Le premier salon à café fut ouvert en 1664, à Marseille. Soliman-Aga, ambassadeur turc, passe pour avoir porté à Paris la mode du café, mode qui du reste se répandit lentement dans les autre villes du royaume. Les mots café et cafetier ne se rencontrent pas encore dans les statuts donnés aux vinaigriers par Louis XIV en 1694. C’est seulement depuis le commencement du XIXe siècle que la vente du café a pris un développement si considérable que le nom de cafetiers a fait entièrement disparaître les noms primitifs de la corporation, vinaigriers-limonadiers, sous lesquels les débitants de liquides étaient généralement connus à l’époque même de la grande révolution. On en comptait à Rouen, en 1707, près de 200, qui par leurs droits de capitation produisaient une rente annuelle de 20,000 liv. pour le trésor royal.

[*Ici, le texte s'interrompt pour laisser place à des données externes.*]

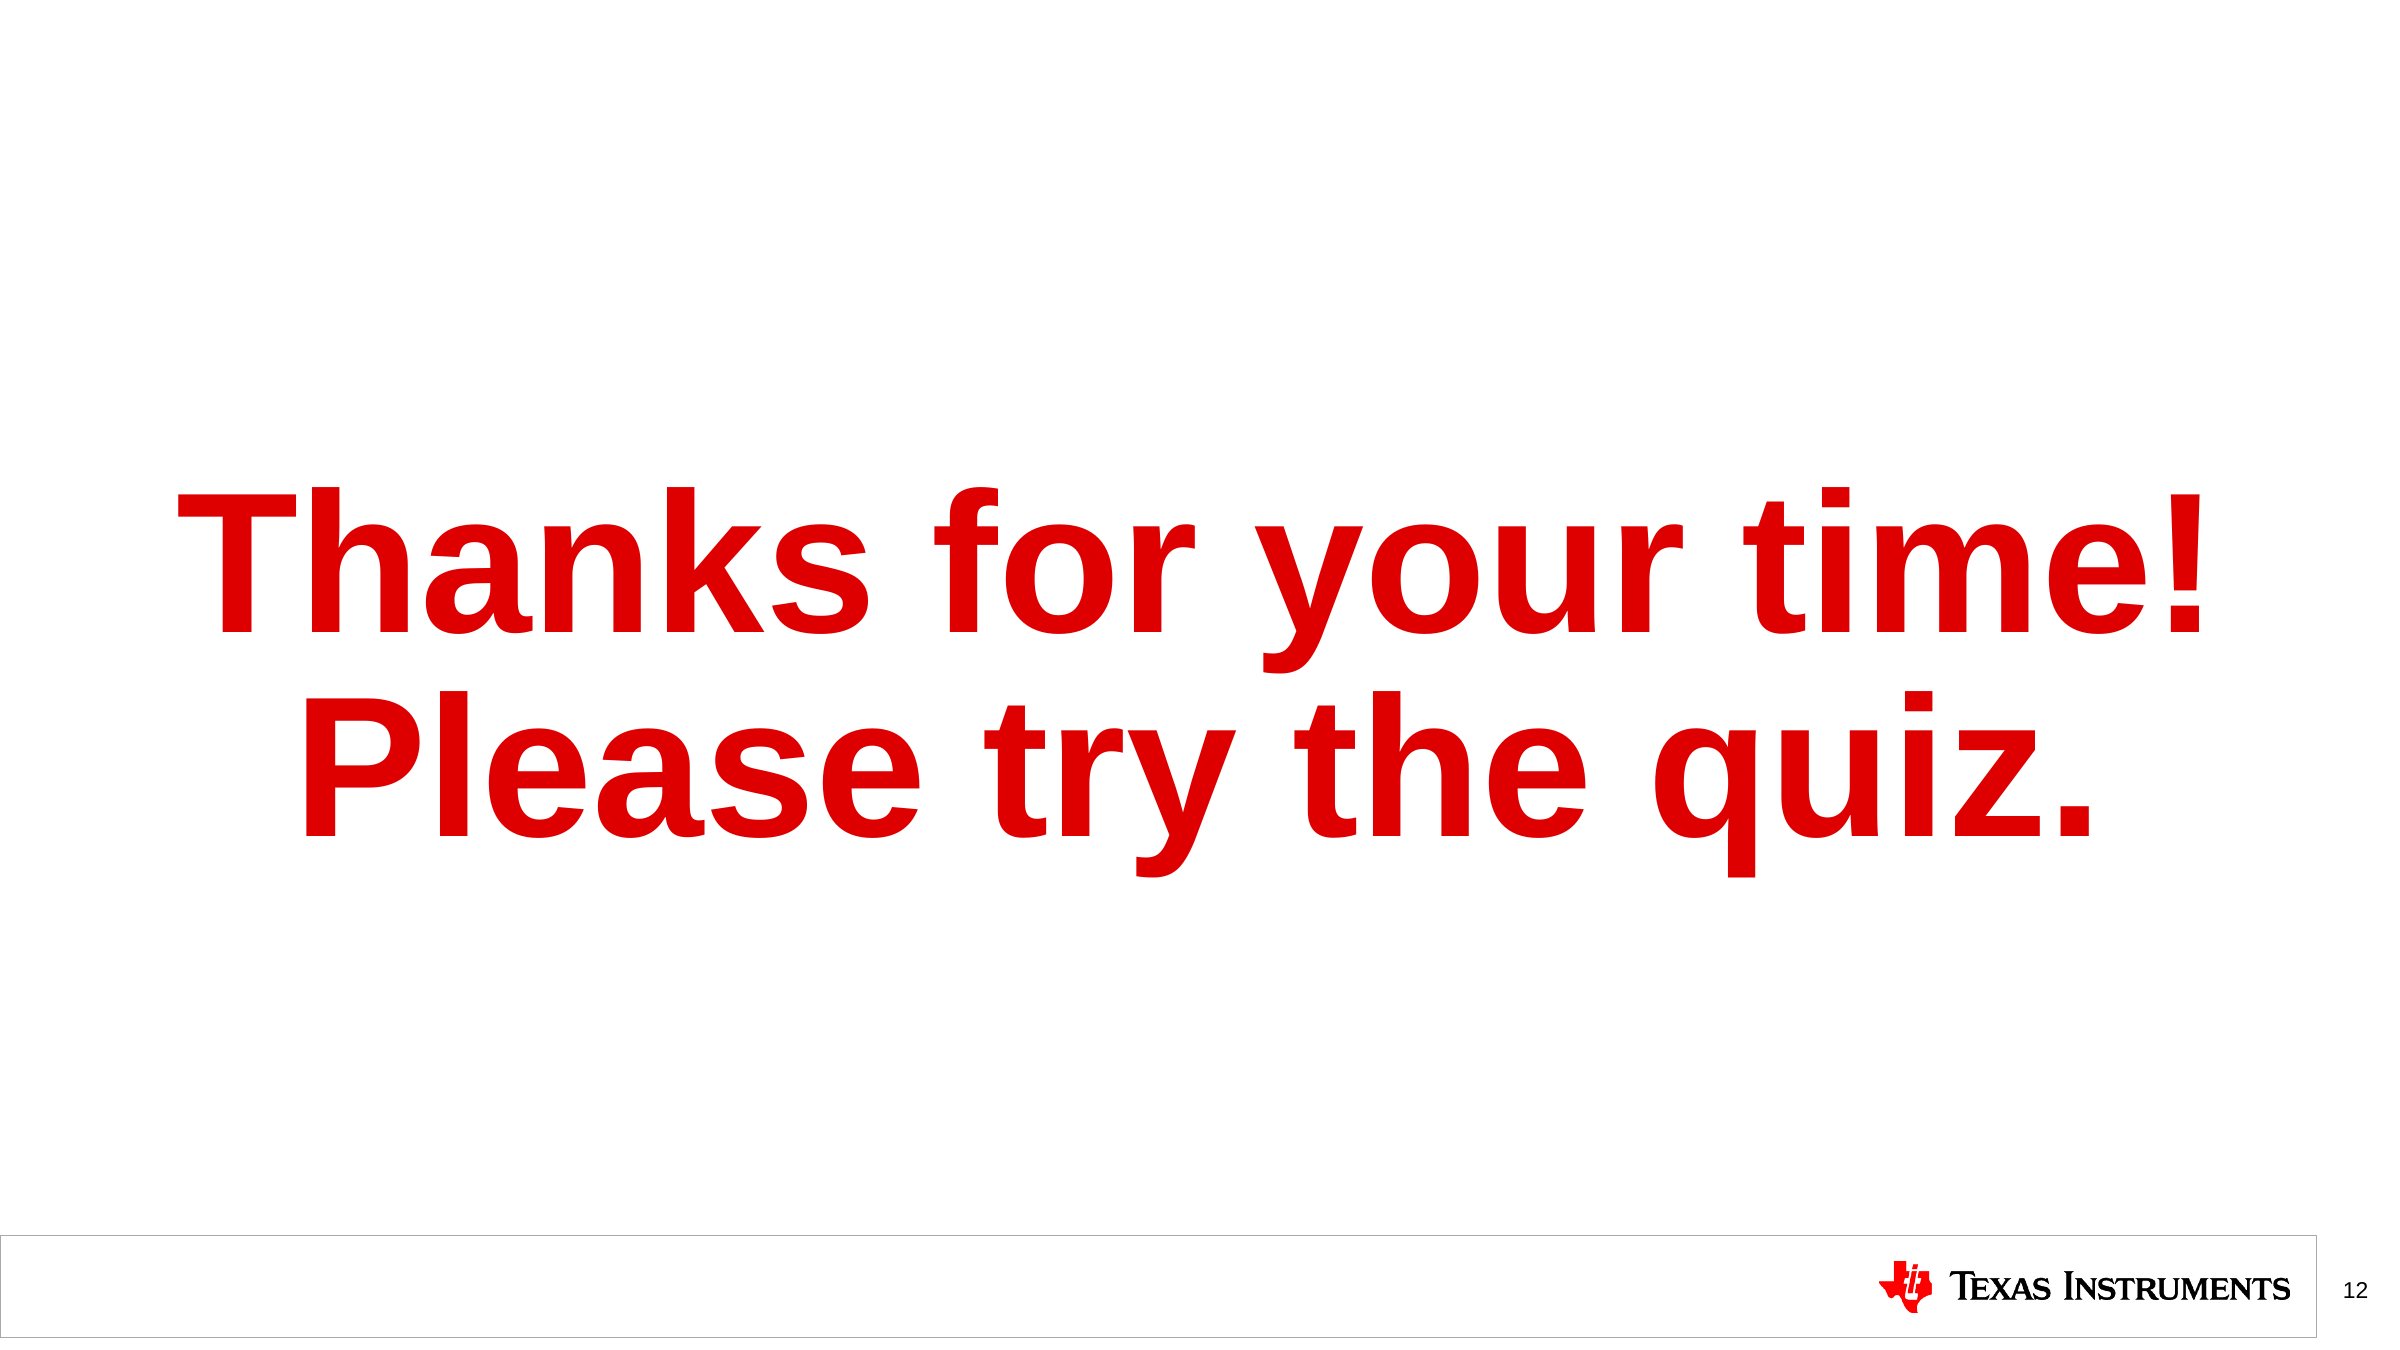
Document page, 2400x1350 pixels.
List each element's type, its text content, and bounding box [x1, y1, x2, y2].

Extrait de : Histoire des Anciennes corporations d’arts et métiers et des confréries religieuses de la capitale de Normandie par Ch. Ouin-Lacroix, G. Drouin – Lecointe frères, 1850.

Habit de vinaigrier

Au XVIIIe siècle les professions de limonadier et de cafetier étaient soumises à des tâches bien particulières :

LIMONADIER, s. m. [Sorbitiumcularum citrearum propola.] Celui qui fait & vend de la limonade, de la tisane, du Chocolat, du café, & de toutes sortes de liqueurs. Le limonadier ne vend, ni sucre, ni dragée, ni confitures, ni fromages, hormis du Parmesan. Les Épiciers à Paris font commerce de sucre; & les Confiseurs, de dragées & de confitures.
Extrait de : Dictionnaire de la langue françoise ancienne et moderne par Pierre Richelet – Imprimerie d’Aimé Delaroche, 1758.

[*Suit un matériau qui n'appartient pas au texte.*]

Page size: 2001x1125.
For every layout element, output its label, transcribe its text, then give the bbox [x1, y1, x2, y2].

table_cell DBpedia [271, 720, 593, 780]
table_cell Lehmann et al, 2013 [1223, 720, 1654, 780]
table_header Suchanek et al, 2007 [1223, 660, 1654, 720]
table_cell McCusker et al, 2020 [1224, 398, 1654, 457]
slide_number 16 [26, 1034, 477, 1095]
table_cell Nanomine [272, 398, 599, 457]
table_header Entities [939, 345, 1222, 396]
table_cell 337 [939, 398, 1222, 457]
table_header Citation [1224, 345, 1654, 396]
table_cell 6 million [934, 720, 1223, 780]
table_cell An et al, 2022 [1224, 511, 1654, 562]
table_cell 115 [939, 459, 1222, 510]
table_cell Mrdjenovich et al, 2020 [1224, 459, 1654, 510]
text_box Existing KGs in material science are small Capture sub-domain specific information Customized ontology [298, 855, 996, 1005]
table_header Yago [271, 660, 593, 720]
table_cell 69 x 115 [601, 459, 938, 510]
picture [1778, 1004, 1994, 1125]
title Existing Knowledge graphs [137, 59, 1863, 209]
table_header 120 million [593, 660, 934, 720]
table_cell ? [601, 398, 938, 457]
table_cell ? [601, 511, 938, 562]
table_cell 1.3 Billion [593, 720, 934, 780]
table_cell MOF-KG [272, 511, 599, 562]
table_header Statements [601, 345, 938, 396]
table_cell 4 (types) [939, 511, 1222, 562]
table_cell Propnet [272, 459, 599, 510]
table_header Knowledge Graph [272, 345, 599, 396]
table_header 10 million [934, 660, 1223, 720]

CAFETIER, s.m [Caffæipropola] On prononce Caftié; c’est le marchand qui ne vend que du café en fève; car ceux qui en débitent à Paris, & qui l’apprêtent pour le boire, s’appellent Limonadiers. Cependant le peuple à Paris, est dans l’usage de nommer pareillement ceux-ci Cafetiers.
Extrait de : Dictionnaire de la langue françoise ancienne et moderne par Pierre Richelet – Pierre Bruysset-Ponthus, 1759.

Au XIXe siècle, en règle générale, le cafetier se chargeait de la torréfaction et de la mouture des grains de café et le limonadier s’attachait à l’élaboration de diverses substances consommables pour la dégustation ou pour le soin (Elixirs, sucs, baumes, crèmes, émulsions, huiles, sorbets, sirops, etc.). L’Art du limonadier recèle aussi bien la recette du ratafiat d’eau de noyau, que celle de la crème brûlée,  de l’eau de rose ou même celles de l’eau-de-vie de pois et du syrop pectoral.